Pooja Shrivastava
E-Discovery Let’s first discuss Discovery to understand e- discovery. Discovery is a pre-trial part of suit in law. This is a phase in which each party can demand documents and other evidences from the other party and even compel the production of evidences under subpoena. Discovery rules are governs under Rule 26 to Rule 37 in federal law. In US some documents are privileged documents, such as letters between solicitors and experts. Discovery is known as disclosure in UK and used in civil litigation. E-discovery also referred as ESI (Electronically Stored Information).It’s a type of discovery which deals with the information in electronic format, this is a process in which e-data is sought, located, secured and searched for using it as evidence in civil cases. E-discovery can be carried out offline on a particular computer or it can be conducted on a network. In e-discovery, data of all types can serve as evidence. This can include text, images, calendar files, databases, spreadsheets, audio files, animation, Web sites, e-mail, instant messaging chat, documents such as MS office or Open Office files, accounting database, Cad/Cam files and computer programs. Even malware such as viruses, Trojans and spy ware can be secured and investigated. The updated Federal Rules of Civil Procedure (FRCP) make electronically stored information (ESI) as important in litigation matters as paper-based documents. The rules now explicitly designate ESI as discoverable in a federal legal proceeding. "With 40% of corporate information spending its entire life in electronic form, ESI has become very important in litigation," says Tom Russo, a member of the Corporate Counsel Technology Institute at Widener University School of Law, Wilmington, DE, as well as a faculty member at the National Judicial College in Reno, NV. E-discovery rules is subject to amendments to the FRCP which are effective from December 1, 2006. Particularly, Rule 16 and 26 are of interest to e-discovery. Rule 16. Pretrial Conferences; Scheduling, Management. Rule 26. General Provisions Governing Discovery; Duty of Disclosure Important case in the History of E-Discovery:
Zubulake v. UBS Warburg, L.L.C., 217 F.R.D. 309, 322 (S.D.N.Y. 2003). This first opinion addresses the legal standard for determining the cost allocation for producing e-mails contained on backup tapes.

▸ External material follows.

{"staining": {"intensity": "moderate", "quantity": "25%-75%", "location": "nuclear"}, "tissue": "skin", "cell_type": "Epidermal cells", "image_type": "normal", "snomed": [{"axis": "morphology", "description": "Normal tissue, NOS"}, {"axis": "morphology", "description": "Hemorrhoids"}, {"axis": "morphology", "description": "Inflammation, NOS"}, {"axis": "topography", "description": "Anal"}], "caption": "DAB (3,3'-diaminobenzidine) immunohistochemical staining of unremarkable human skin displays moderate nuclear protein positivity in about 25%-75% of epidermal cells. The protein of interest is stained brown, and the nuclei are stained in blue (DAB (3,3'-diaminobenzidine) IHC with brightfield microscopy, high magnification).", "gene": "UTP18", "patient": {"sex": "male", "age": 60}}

Basic facts of this case: the plaintiff, Laura Zubulake, 44, was the director of the bank’s Asian shares sales desk in New York with an annual salary of $500,000. She sued the Swiss financial giant for gender discrimination and illegal retaliation. In her words, noted in her personal comment to this blog below (which caused me to revise this case description), she complained of: “denial and removal from professional responsibilities, exclusion from business outings, being belitted and generally treated different from my male colleagues.” During e-discovery she found emails from her employer confirming these allegations. The supervisor, and many of his colleagues, tried to cover up by deleting emails and denying everything. Judge Scheindlin and the jury did not buy it, and ultimately Zubulake was awarded Ten Million
Pooja Shrivastava Dollars in pay, and Nineteen Million in Punitive Damages, for a total award of $29,000,000.00. Zubulake III, Zubulake v. UBS Warburg LLC, 216 F.R.D. 280 (S.D.N.Y. 2003) This decision allocates the backup tape restoration costs between Zubulake and UBS with a detailed explanation of the appropriate criteria and weighting. Zubulake IV, Zubulake v. UBS Warburg LLC, 220 F.R.D. 212, 218 (S.D.N.Y. 2003) This decision ordered sanctions against UBS for violating its duty to preserve evidence and in the process established a scope of duty to preserve back up tapes, but only in special circumstances. Zubulake V, Zubulake v. UBS Warburg LLC, 229 F.R.D. 422 (S.D.N.Y. 2004) Zubulake V requires outside counsel to make certain that all potentially relevant information is identified and placed “on hold”. In the words of Judge Scheindlin: To do this, counsel must become fully familiar with her client’s document retention policies, as well as the client’s data retention architecture. This will invariably involve speaking with information technology personnel, who can explain system-wide backup procedures and the actual (as opposed to theoretical) implementation of the firm’s recycling policy. It will also involve communicating with the “key players” in the litigation, in order to understand how they stored information. Zubulake VI Zubulake v. UBS Warburg LLC., 382 F.Supp.2d 536 (S.D.N.Y. 2005), Defendants moved to preclude the introduction of evidence regarding the court's previous decisions in the case, including the imposition of sanctions on UBS. Granting the motion, the court agreed with defendants that the earlier decisions were irrelevant to plaintiff's discrimination claims and would unfairly prejudice UBS. The court noted that the jurors would be told all they need to know through the evidence admitted at trial and through the court's charge, and that there was no need to reference the court's earlier decisions.